Com exceção de alguns países, os séculos XVI e XVII foram em geral muito impiedosos com as pessoas de idade. Na Bulgária, ao contrário, a velhice foi valorizada.

A longevidade era considerada uma virtude. Os puritanos também admiravam os velhos. Diderot dizia: "Honra-se a velhice, mas ninguém gosta dela". A nós parece uma grande verdade. A sociedade se afasta dos velhos como se se tratasse de uma espécie estranha".

Já o grande Goethe achava a velhice uma idéia gélida, abstrata e decepcionante.

Ao longo da história, os velhos receberam tratamento diverso, às vezes humanitário , às vezes insensível, desumano. Via de regra, entretanto, sempre foram maltratados, postos de lado.

Agora mesmo, entidades especializadas comentam o drama que a velhice representa para os europeus, como se ainda estivéssemos vivendo em época muito remota.

Todos os anos morrem de frio milhões de velhos no inverno. No verão, abandonados pelas famílias, que gozam férias entre junho e agosto, morrem de fome por falta de assistência. Este registro é da Age Concern, organização ligada à Universidade de Londres, para a qual é catastrófica a situação dos velhos na Europa.
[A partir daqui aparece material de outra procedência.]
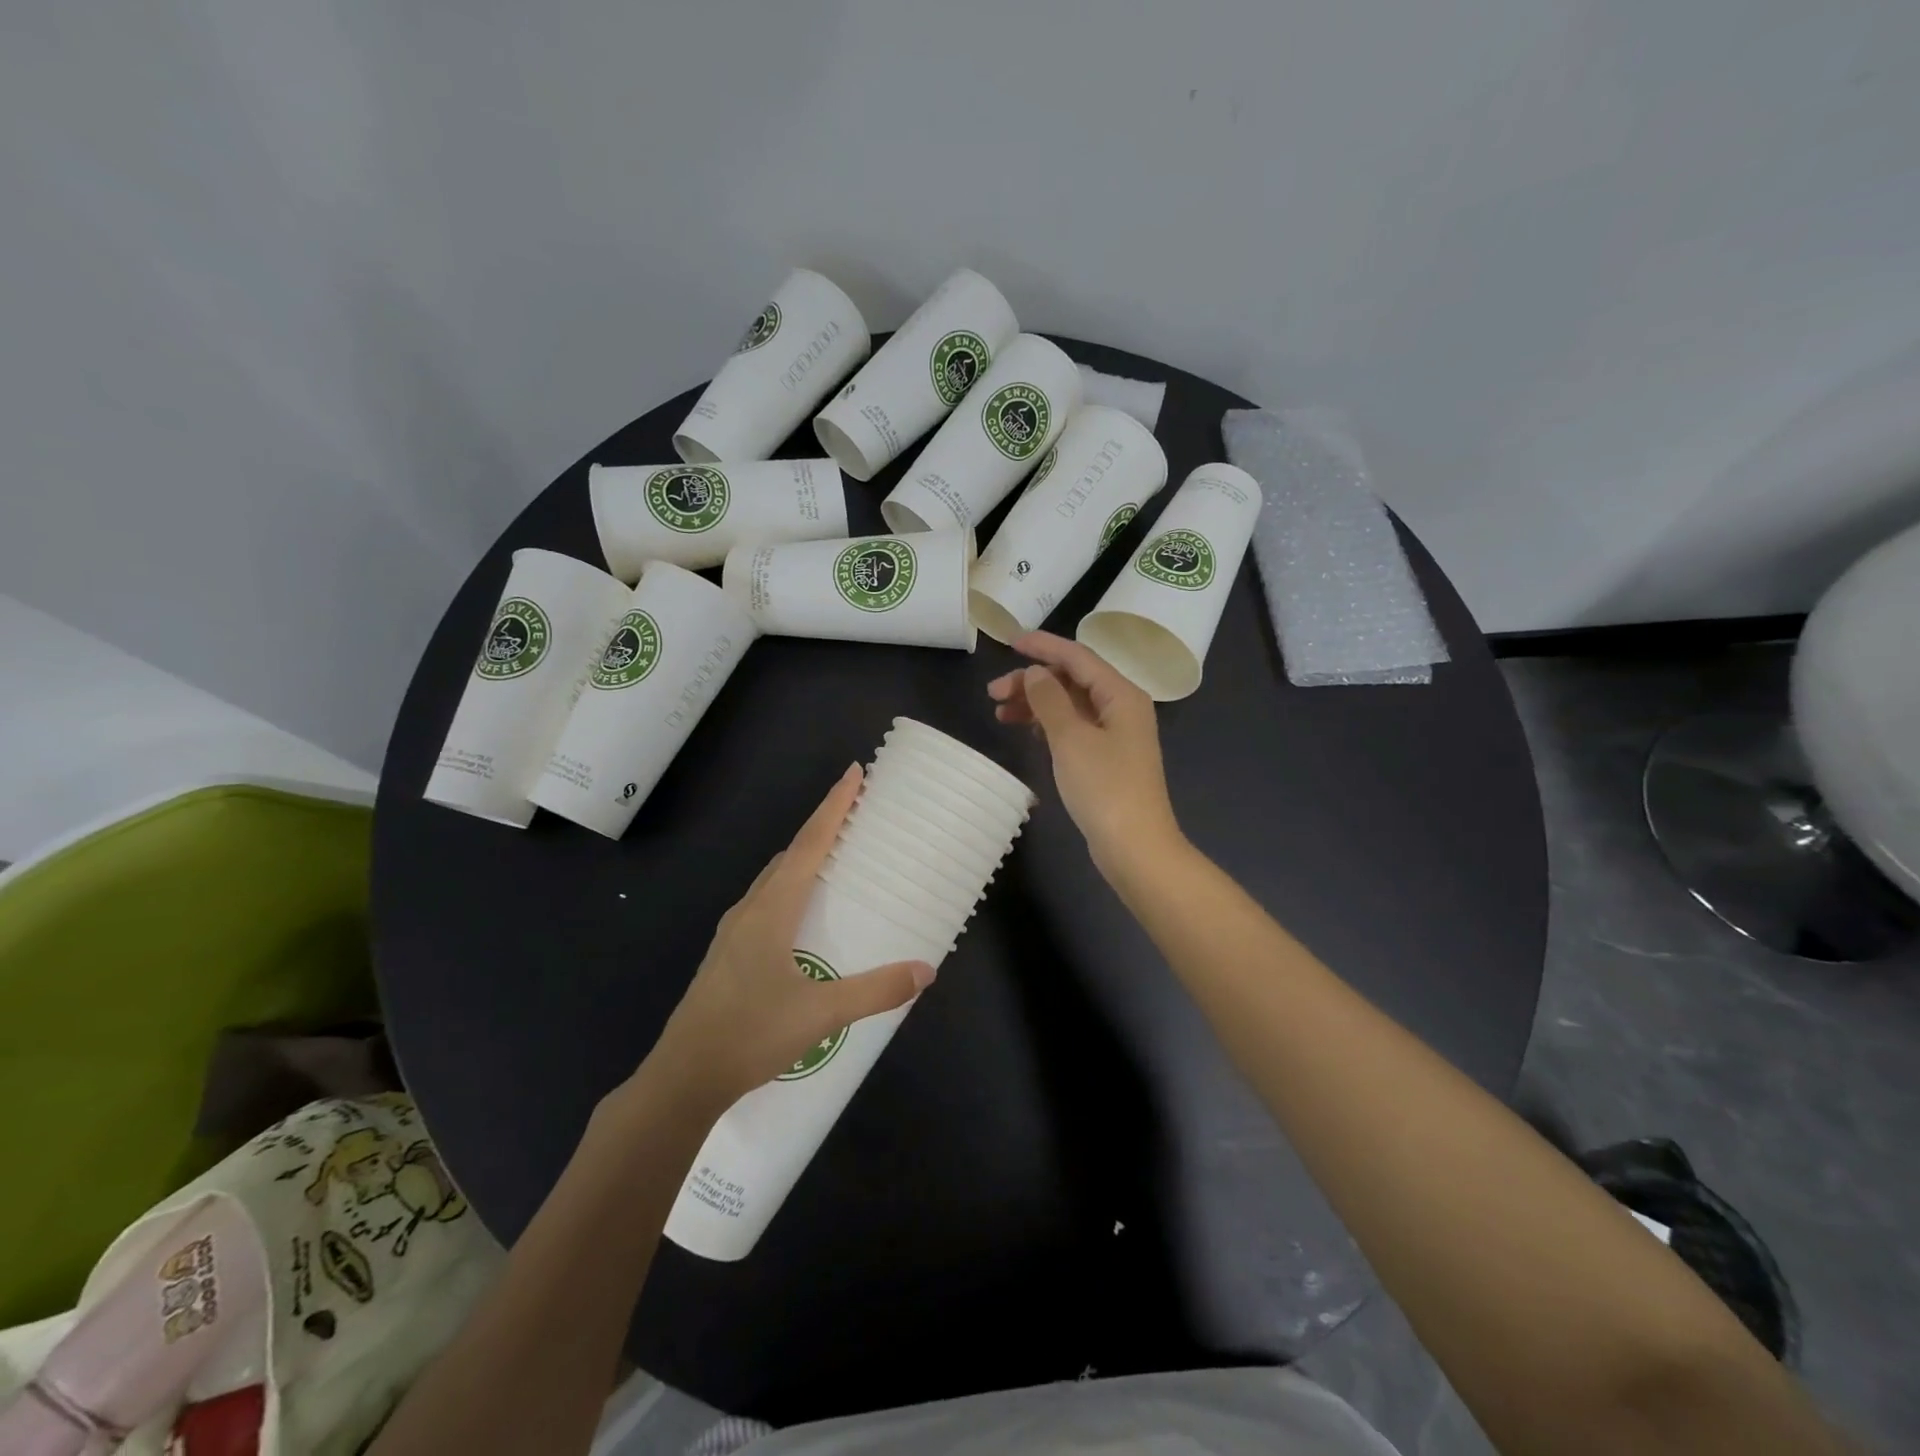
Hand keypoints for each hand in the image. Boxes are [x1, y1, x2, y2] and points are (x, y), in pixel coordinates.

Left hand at [644, 765, 934, 1111]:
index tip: (853, 773)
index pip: (809, 844)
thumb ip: (875, 990)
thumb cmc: (751, 1034)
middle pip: (791, 854)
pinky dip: (790, 887)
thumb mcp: (821, 1014)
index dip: (834, 806)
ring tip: (835, 857)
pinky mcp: (728, 954)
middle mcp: (750, 909)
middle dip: (822, 828)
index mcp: (771, 909)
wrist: (683, 1077)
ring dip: (803, 857)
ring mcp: (733, 932)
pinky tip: (803, 913)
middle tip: (855, 814)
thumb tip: (926, 970)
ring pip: (774, 879)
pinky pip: (765, 901)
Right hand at [987, 631, 1182, 875]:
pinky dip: (1048, 725)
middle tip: (994, 693)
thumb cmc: (1105, 788)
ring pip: (1070, 705)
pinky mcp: (1106, 758)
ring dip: (1036, 704)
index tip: (1008, 642)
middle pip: (1072, 680)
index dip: (1043, 647)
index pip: (1077, 657)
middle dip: (1033, 681)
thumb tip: (1036, 672)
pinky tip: (1027, 731)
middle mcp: (1121, 708)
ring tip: (1001, 713)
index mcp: (1121, 694)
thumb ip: (1050, 700)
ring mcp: (1115, 735)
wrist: (1135, 847)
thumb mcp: (1071, 739)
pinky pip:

Informa a Age Concern que na Inglaterra 15% da população de 57 milhões de habitantes têm idade acima de 65 anos, com a metade deles dependendo completamente do Estado - que hoje gasta o equivalente a 70 bilhões de dólares anuais com pensão e assistência social.

Imagine se não gastasse?

A Diretora do Instituto de Gerontologia de Londres, Anthea Tinker, prevê que a situação irá se agravar ainda mais, considerando-se que o número de idosos deve aumentar pelo menos 30% nos próximos 20 anos, por causa da queda da taxa de natalidade e do aumento de expectativa de vida na Europa.

Na França, cresce o número de velhos abandonados pelas famílias e sob a guarda do Estado. Ali vivem 300 mil idosos com mais de 65 anos, totalmente abandonados em asilos do governo. Na França, 14% da população são idosos. Destes, 35% dependem de ajuda por viverem sós, em muitos casos sem pensão alguma e abandonados pelas famílias.

Nos Estados Unidos, a situação é igualmente preocupante. No ano 2000 havia ali sete milhões de velhos com o mal de Alzheimer. Esta enfermidade é caracterizada pela degeneração acelerada dos neurônios, que causa perda da memória, falta de concentração, dificuldades na fala e na coordenação motora.

Típico da velhice, o mal de Alzheimer atinge, segundo estatísticas internacionais, seis de cada dez doentes que apresentam sinais de demência senil. No Brasil, de acordo com IBGE, no ano 2000 nossa população de idosos era de 15 milhões. E quantos destes estarão vivendo os mesmos problemas de outros velhos - sem meios de subsistência, doentes e solitários?

Shopenhauer é que tinha razão. Afirma ele: "Os anos que precedem a decrepitude constituem a fase mais feliz da vida, quando a saúde é boa e se dispõe de dinheiro suficiente para compensar as forças em declínio.

A velhice pobre é a maior desgraça que pode existir.

" Em certas tribos indígenas, paupérrimas, dá-se toda assistência às pessoas de idade.

São as primeiras a receber os alimentos e os melhores lugares nas choças.

Nunca ficam sozinhas, tendo ao lado um dos filhos, e o que dizem merece toda atenção. Os incas temiam, veneravam e obedeciam os velhos; e estes podiam castigar os adolescentes que não se comportassem bem. Entre os que gostam dos velhos, existe um consenso de que a longevidade é uma demonstração de que a pessoa levou a vida de maneira sábia.

É preciso ser dotado de virtudes singulares para resistir às provações da natureza e da sociedade em que vivem. Os gregos foram críticos cáusticos dos velhos, considerando a decrepitude um flagelo pior do que a morte. Achavam eles que era melhor morrer do que viver, quando acaba a mocidade, "pois muitas desgraças se apossam da alma humana: destruição do lar, miséria, morte dos filhos, enfermidades etc." De que vale a imortalidade sem a juventude? - questionavam.

O velho parece antipático às crianças, e as mulheres o desprezam.

Menandro completa este quadro de desalento dizendo que "não é possível haver entre um ente mais infeliz do que um velho apaixonado, a não ser outro velho apaixonado". Quem salvava esse negativismo era Platão. Octogenário, afirmava: "Objeto algum de culto poderemos possuir mais digno de respeito que um pai ou um avô, uma mãe ou uma avó cheios de idade.

"E também Victor Hugo enaltece a velhice na sua obra Os miseráveis: "É adorável a graça, quando unida às rugas. Existe uma aurora indescritível na velhice feliz."

Rembrand disse que a velhice é um amadurecer da generosidade e pintou seu próprio envelhecimento numa série de retratos, Pablo Neruda escreveu uma Ode à idade.